L’équipe actuelle n’a pas encore atteint de finale.
"C’est le moment ou jamais à l’Euro en 2021 et au Mondial 2022. Ils ont les qualités pour être champions du monde. Mais, après cela, la défense deviendra plus âgée, et il faudra reconstruire."
Quelle était la meilleure équipe : celle de 1980 ou celle de 2020 ?
"Celle de maintenant. Mais, quand Jan Ceulemans passe à Hasselt pour boire une chope, il me dit souvent : ‘Wilfried, ce qu’on a réalisé en Italie en 1980, cela dépasse la demi-finale du Mondial 1986 au Mexique. C’était un exploit.’ Tu as raison, Caje."
“Le Standard au milieu du classement, c’est possible”
Van Moer va encore toujours au Standard : “J’ai raté neuf buts en partant à la 85e.”
En huit saisons au Standard, Van Moer a remporté trois titres consécutifs. Son amour de Sclessin n’a pas disparu. “Je vais voir tous les matchs à domicile”, dit le triple vainqueur du Soulier d’or, qui a débuté à 16 ans en tant qu’attaquant de Beveren. “La saison prochaine, je n’irai que si le coronavirus ne nous pourrit plus la vie. Je fais partie du groupe à risques, je ne vais pas mettre ma santé en danger.”
Van Moer a une place dans la tribune d’honneur à Sclessin. “Je pars toujours vers la 85e minute pour éviter les embouteillages. Quand je me lève, les gens crient :
‘Van Moer, on va encore marquer !’
Je leur réponds toujours : ‘Tant mieux !’
Et vous savez quoi ? Ils ont souvent raison ! Cette saison, cela s’est produit neuf fois, toutes compétitions confondues. Vous pouvez vérifier dans vos statistiques. Alors, je regarde les buts à la télé, quand je suis de retour au Limbourg.”

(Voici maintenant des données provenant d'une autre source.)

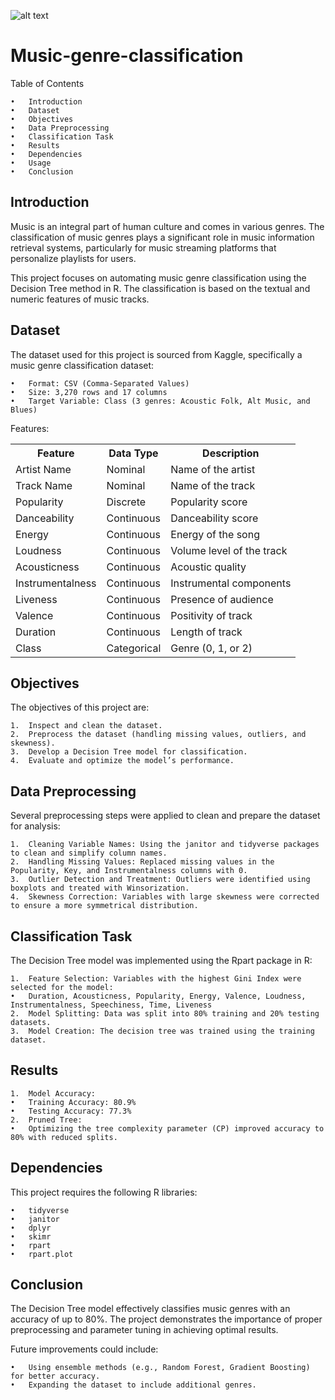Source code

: ![alt text](https://github.com/[username]/[reponame]/blob/[branch]/image.jpg?raw=true)

# Music-genre-classification
 Table of Contents
 
	•	Introduction
	•	Dataset
	•	Objectives
	•	Data Preprocessing
	•	Classification Task
	•	Results
	•	Dependencies
	•	Usage
	•	Conclusion


## Introduction

Music is an integral part of human culture and comes in various genres. The classification of music genres plays a significant role in music information retrieval systems, particularly for music streaming platforms that personalize playlists for users.

This project focuses on automating music genre classification using the Decision Tree method in R. The classification is based on the textual and numeric features of music tracks.


## Dataset

The dataset used for this project is sourced from Kaggle, specifically a music genre classification dataset:

	•	Format: CSV (Comma-Separated Values)
	•	Size: 3,270 rows and 17 columns
	•	Target Variable: Class (3 genres: Acoustic Folk, Alt Music, and Blues)

Features:

<table>
  <tr>
    <th>Feature</th>
    <th>Data Type</th>
    <th>Description</th>
  </tr>
  <tr>
    <td>Artist Name</td>
    <td>Nominal</td>
    <td>Name of the artist</td>
  </tr>
  <tr>
    <td>Track Name</td>
    <td>Nominal</td>
    <td>Name of the track</td>
  </tr>
   <tr>
    <td>Popularity</td>
    <td>Discrete</td>
    <td>Popularity score</td>
  </tr>
    <tr>
    <td>Danceability</td>
    <td>Continuous</td>
    <td>Danceability score</td>
  </tr>
   <tr>
    <td>Energy</td>
    <td>Continuous</td>
    <td>Energy of the song</td>
  </tr>
  <tr>
    <td>Loudness</td>
    <td>Continuous</td>
    <td>Volume level of the track</td>
  </tr>
   <tr>
    <td>Acousticness</td>
    <td>Continuous</td>
    <td>Acoustic quality</td>
  </tr>
    <tr>
    <td>Instrumentalness</td>
    <td>Continuous</td>
    <td>Instrumental components</td>
  </tr>
     <tr>
    <td>Liveness</td>
    <td>Continuous</td>
    <td>Presence of audience</td>
  </tr>
   <tr>
    <td>Valence</td>
    <td>Continuous</td>
    <td>Positivity of track</td>
  </tr>
  <tr>
    <td>Duration</td>
    <td>Continuous</td>
    <td>Length of track</td>
  </tr>
   <tr>
    <td>Class</td>
    <td>Categorical</td>
    <td>Genre (0, 1, or 2)</td>
  </tr>
</table>


## Objectives

The objectives of this project are:

	1.	Inspect and clean the dataset.
	2.	Preprocess the dataset (handling missing values, outliers, and skewness).
	3.	Develop a Decision Tree model for classification.
	4.	Evaluate and optimize the model’s performance.

## Data Preprocessing

Several preprocessing steps were applied to clean and prepare the dataset for analysis:

	1.	Cleaning Variable Names: Using the janitor and tidyverse packages to clean and simplify column names.
	2.	Handling Missing Values: Replaced missing values in the Popularity, Key, and Instrumentalness columns with 0.
	3.	Outlier Detection and Treatment: Outliers were identified using boxplots and treated with Winsorization.
	4.	Skewness Correction: Variables with large skewness were corrected to ensure a more symmetrical distribution.

## Classification Task

The Decision Tree model was implemented using the Rpart package in R:

	1.	Feature Selection: Variables with the highest Gini Index were selected for the model:
	•	Duration, Acousticness, Popularity, Energy, Valence, Loudness, Instrumentalness, Speechiness, Time, Liveness
	2.	Model Splitting: Data was split into 80% training and 20% testing datasets.
	3.	Model Creation: The decision tree was trained using the training dataset.

 ## Results
	1.	Model Accuracy:
	•	Training Accuracy: 80.9%
	•	Testing Accuracy: 77.3%
	2.	Pruned Tree:
	•	Optimizing the tree complexity parameter (CP) improved accuracy to 80% with reduced splits.
 
## Dependencies

This project requires the following R libraries:

	•	tidyverse
	•	janitor
	•	dplyr
	•	skimr
	•	rpart
	•	rpart.plot

## Conclusion

The Decision Tree model effectively classifies music genres with an accuracy of up to 80%. The project demonstrates the importance of proper preprocessing and parameter tuning in achieving optimal results.

Future improvements could include:

	•	Using ensemble methods (e.g., Random Forest, Gradient Boosting) for better accuracy.
	•	Expanding the dataset to include additional genres.
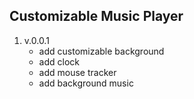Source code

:## Customizable Music Player

1. v.0.0.1
    - add customizable background
    - add clock
    - add mouse tracker
    - add background music
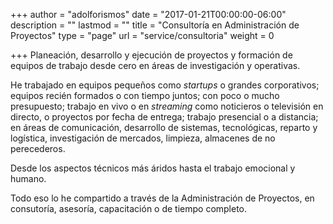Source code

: +++
author = "adolforismos"
date = "2017-01-21T00:00:00-06:00"
description = ""
lastmod = ""
title = "Consultoría en Administración de Proyectos"
type = "page"
url = "service/consultoria"
weight = 0

+++
Planeación, desarrollo y ejecución de proyectos y formación de equipos de trabajo desde cero en áreas de investigación y operativas.

<!--more-->

He trabajado en equipos pequeños como _startups_ o grandes corporativos; equipos recién formados o con tiempo juntos; con poco o mucho presupuesto; trabajo en vivo o en _streaming_ como noticieros o televisión en directo, o proyectos por fecha de entrega; trabajo presencial o a distancia; en áreas de comunicación, desarrollo de sistemas, tecnológicas, reparto y logística, investigación de mercados, limpieza, almacenes de no perecederos.

Desde los aspectos técnicos más áridos hasta el trabajo emocional y humano.

Todo eso lo he compartido a través de la Administración de Proyectos, en consutoría, asesoría, capacitación o de tiempo completo.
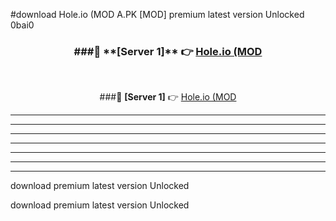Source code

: #download Hole.io (MOD A.PK [MOD] premium latest version Unlocked 0bai0 



<div align="center">
<h3>###🔹 **[Server 1]** 👉 <a href="https://download1apk.web.app/">Hole.io (MOD</a></h3><br>


###🔹 **[Server 1]** 👉 <a href="https://download1apk.web.app/">Hole.io (MOD</a></h3>
</div>



----------------------------------------------------------

----------------------------------------------------------

----------------------------------------------------------

----------------------------------------------------------

----------------------------------------------------------

----------------------------------------------------------

----------------------------------------------------------

download premium latest version Unlocked

download premium latest version Unlocked
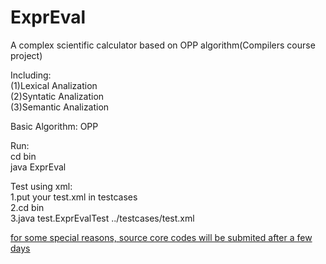 ExprEval
========

A complex scientific calculator based on OPP algorithm(Compilers course project)

Including:  
(1)Lexical Analization  
(2)Syntatic Analization  
(3)Semantic Analization  

Basic Algorithm: OPP  

Run:  
cd bin  
java ExprEval  

Test using xml:  
1.put your test.xml in testcases  
2.cd bin  
3.java test.ExprEvalTest ../testcases/test.xml  
  
  
<u>for some special reasons, source core codes will be submited after a few days  </u>
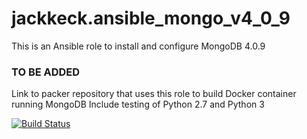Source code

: # jackkeck.ansible_mongo_v4_0_9
This is an Ansible role to install and configure MongoDB 4.0.9

### TO BE ADDED
Link to packer repository that uses this role to build Docker container running MongoDB
Include testing of Python 2.7 and Python 3


[![Build Status](https://travis-ci.com/jackkeck/ansible-mongo-v4.0.9.svg?branch=master)](https://travis-ci.com/jackkeck/ansible-mongo-v4.0.9)
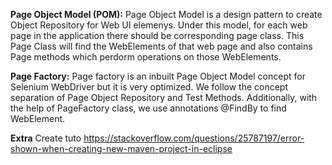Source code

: **Page Object Model (POM):** Page Object Model is a design pattern to create Object Repository for Web UI elemenys. Under this model, for each web page in the application there should be corresponding page class. This Page Class will find the WebElements of that web page and also contains Page methods which perdorm operations on those WebElements.

**Page Factory:** Page factory is an inbuilt Page Object Model concept for Selenium WebDriver but it is very optimized. We follow the concept separation of Page Object Repository and Test Methods. Additionally, with the help of PageFactory class, we use annotations @FindBy to find WebElement.


**Extra**
Create tuto https://stackoverflow.com/questions/25787197/error-shown-when-creating-new-maven-project-in-eclipse
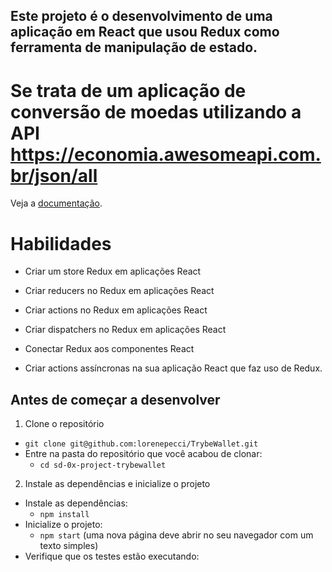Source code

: ## Este projeto é o desenvolvimento de uma aplicação em React que usou Redux como ferramenta de manipulação de estado.

# Se trata de um aplicação de conversão de moedas utilizando a API <https://economia.awesomeapi.com.br/json/all>

Veja a [documentação](https://docs.awesomeapi.com.br/api-de-moedas).

# Habilidades

- Criar um store Redux em aplicações React

- Criar reducers no Redux em aplicações React

- Criar actions no Redux em aplicações React

- Criar dispatchers no Redux em aplicações React

- Conectar Redux aos componentes React

- Criar actions assíncronas na sua aplicação React que faz uso de Redux.

## Antes de começar a desenvolver

1. Clone o repositório

- `git clone git@github.com:lorenepecci/TrybeWallet.git`
- Entre na pasta do repositório que você acabou de clonar:
  - `cd sd-0x-project-trybewallet`

2. Instale as dependências e inicialize o projeto

- Instale as dependências:
  - `npm install`
- Inicialize o projeto:
  - `npm start` (uma nova página deve abrir no seu navegador com um texto simples)
- Verifique que os testes estão executando:
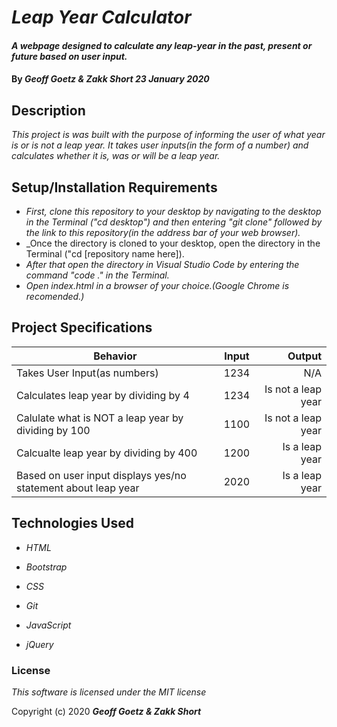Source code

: # _Leap Year Calculator_

#### _A webpage designed to calculate any leap-year in the past, present or future based on user input._

#### By _**Geoff Goetz & Zakk Short**  23 January 2020_

## Description

_This project is was built with the purpose of informing the user of what year is or is not a leap year. It takes user inputs(in the form of a number) and calculates whether it is, was or will be a leap year._

## Setup/Installation Requirements

* _First, clone this repository to your desktop by navigating to the desktop in the Terminal ("cd desktop") and then entering "git clone" followed by the link to this repository(in the address bar of your web browser)._
* _Once the directory is cloned to your desktop, open the directory in the Terminal ("cd [repository name here]).
* _After that open the directory in Visual Studio Code by entering the command "code ." in the Terminal._
* _Open index.html in a browser of your choice.(Google Chrome is recomended.)_

## Project Specifications

| Behavior   |      Input      |  Output |
|----------|:-------------:|------:|
| Takes User Input(as numbers) |  1234 | N/A |
| Calculates leap year by dividing by 4 |    1234  |   Is not a leap year |
| Calulate what is NOT a leap year by dividing by 100 | 1100 |    Is not a leap year |
| Calcualte leap year by dividing by 400 | 1200 | Is a leap year |
| Based on user input displays yes/no statement about leap year | 2020 | Is a leap year |


## Technologies Used

* _HTML_

* _Bootstrap_

* _CSS_

* _Git_

* _JavaScript_

* _jQuery_

### License

*This software is licensed under the MIT license*

Copyright (c) 2020 **_Geoff Goetz & Zakk Short_**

Van Moer a suivi de près la saga Preud’homme et les autres soucis du club. “C’est dommage que Michel arrête comme coach. Et les problèmes financiers du club ne facilitent pas les choses. J’espère qu’ils pourront garder leurs meilleurs joueurs. Si on en perd deux ou trois, je crains qu’on doive se contenter d’une place au milieu du classement.”
Il n’a pas envoyé de message à Preud’homme. “Non, mais, quand on se voit, on parle toujours un peu. On se reverra plus souvent à la réception avant le match, où on papote entre anciens comme Gerets, Semmeling et Piot.”
GROUPE B
12/06/1980 Belgique - Angleterre 1-1 : 26e Wilkins (0-1), 29e Ceulemans (1-1)
15/06/1980 Belgique - Espagne 2-1 : 17e Gerets (1-0), 36e Quini (1-1), 65e Cools (2-1)
18/06/1980 Italie - Belgique 0-0
Classement : 1. Belgique 4 pts ; 2. Italie 4 ; 3. Angleterre 3 ; 4. Espagne 1.
FINALE
22/06/1980 RFA - Belgique 2-1 : 10e Hrubesch (1-0), 75e Vandereycken sur pen. (1-1), 88e Hrubesch (2-1).